WASHINGTON — The Senate Judiciary Committee has issued a subpoena to force former Trump campaign manager Paul Manafort to testify at a Wednesday open hearing.
The hearing, titled “Oversight of the Foreign Agents Registration Act and Attempts to Influence U.S. Elections: Lessons Learned from Current and Prior Administrations,” is separated into two panels. Up first to testify will be Deputy Assistant Attorney General Adam Hickey from the National Security Division at the Department of Justice, FBI Assistant Director Bill Priestap of the Counterintelligence Division, and DOJ Inspector General Michael Horowitz.
The second panel, in the announcement issued by the committee, begins with Hermitage Capital Management CEO Bill Browder. It was one of Hermitage’s lawyers, Sergei Magnitsky, who discovered massive Russian government fraud that led to Magnitsky’s imprisonment, torture, and 2009 death, and the Magnitsky Act human rights sanctions against Russia passed by Congress. Browder said on his Twitter account that he plans on testifying.
Also on the witness list was Glenn Simpson of Fusion GPS, the company that was hired by Republicans in 2015 to do opposition research on Donald Trump and then retained by Democrats after Trump secured the GOP nomination. The firm used former MI-6 agent Christopher Steele to research Trump, information that would compose the infamous dossier that began circulating during campaign season and was brought to the attention of President Obama and President-elect Trump by the intelligence community in January.
Politico reported this morning that the Judiciary Committee is pulling back on its subpoena to compel Simpson to testify in public. Instead, the committee is amenable to Simpson testifying behind closed doors.

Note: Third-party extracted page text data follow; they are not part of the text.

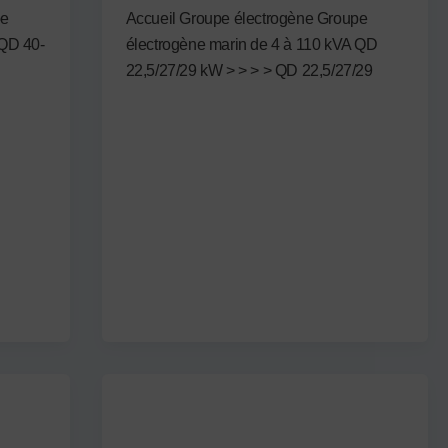
pe
Accueil Groupe électrogène Groupe
 QD 40-
électrogène marin de 4 à 110 kVA QD
22,5/27/29 kW > > > > QD 22,5/27/29
Non attribué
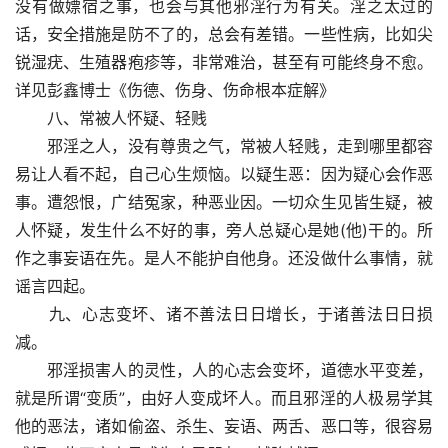
没有做嫖宿之事，也会与其他邪淫行为有关。淫之太过的
话，安全措施是防不了的，总会有差错。一些性病，比如尖
锐湿疣、生殖器疱疹等，非常难治，甚至有可能终身不愈。
详见彭鑫博士《伤德、伤身、伤命根本症解》
　　八、常被人怀疑、轻贱
　　邪淫之人，没有尊贵之气，常被人轻贱，走到哪里都容
易让人看不起，自己心生烦恼。以疑生恶：因为疑心会作恶
事。遭怨恨，广结冤家，种恶业因。一切众生见皆生疑，被
人怀疑，发生什么不好的事，旁人总疑心是她(他)干的。所
作之事妄语在先。是人不能护自他身。还没做什么事情，就
谣言四起。
　　九、心志变坏、诸不善法日日增长，于诸善法日日损
减。
　　邪淫损害人的灵性，人的心志会变坏，道德水平变差，
就是所谓“变质”，由好人变成坏人。而且邪淫的人极易学其
他的恶法，诸如偷盗、杀生、妄语、两舌、恶口等，很容易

Manafort and Donald Trump Jr. round out the witness list. In a joint statement today, Chairman Chuck Grassley (R-Iowa) and Ranking Member Dianne Feinstein (D-Calif.) said that “while we were willing to accommodate Mr. Manafort’s request to cooperate with the committee’s investigation without appearing at Wednesday’s hearing, we were unable to reach an agreement for a voluntary transcribed interview with the Judiciary Committee.”
“Mr. Manafort, through his attorney, said that he would be willing to provide only a single transcribed interview to Congress, which would not be available to the Judiciary Committee members or staff,” Grassley and Feinstein added. “While the Judiciary Committee was willing to cooperate on equal terms with any other committee to accommodate Mr. Manafort’s request, ultimately that was not possible. Therefore, yesterday evening, a subpoena was issued to compel Mr. Manafort’s participation in Wednesday’s hearing.”
“As with other witnesses, we may be willing to excuse him from Wednesday’s hearing if he would be willing to agree to production of documents and a transcribed interview, with the understanding that the interview would not constitute a waiver of his rights or prejudice the committee’s right to compel his testimony in the future.”
The committee said last week that both Trump Jr. and Manafort, through their attorneys, “agreed to negotiate to provide the committee with documents and be interviewed by committee members and staff prior to a public hearing.”
The Judiciary panel has not yet said what it will do with Trump Jr.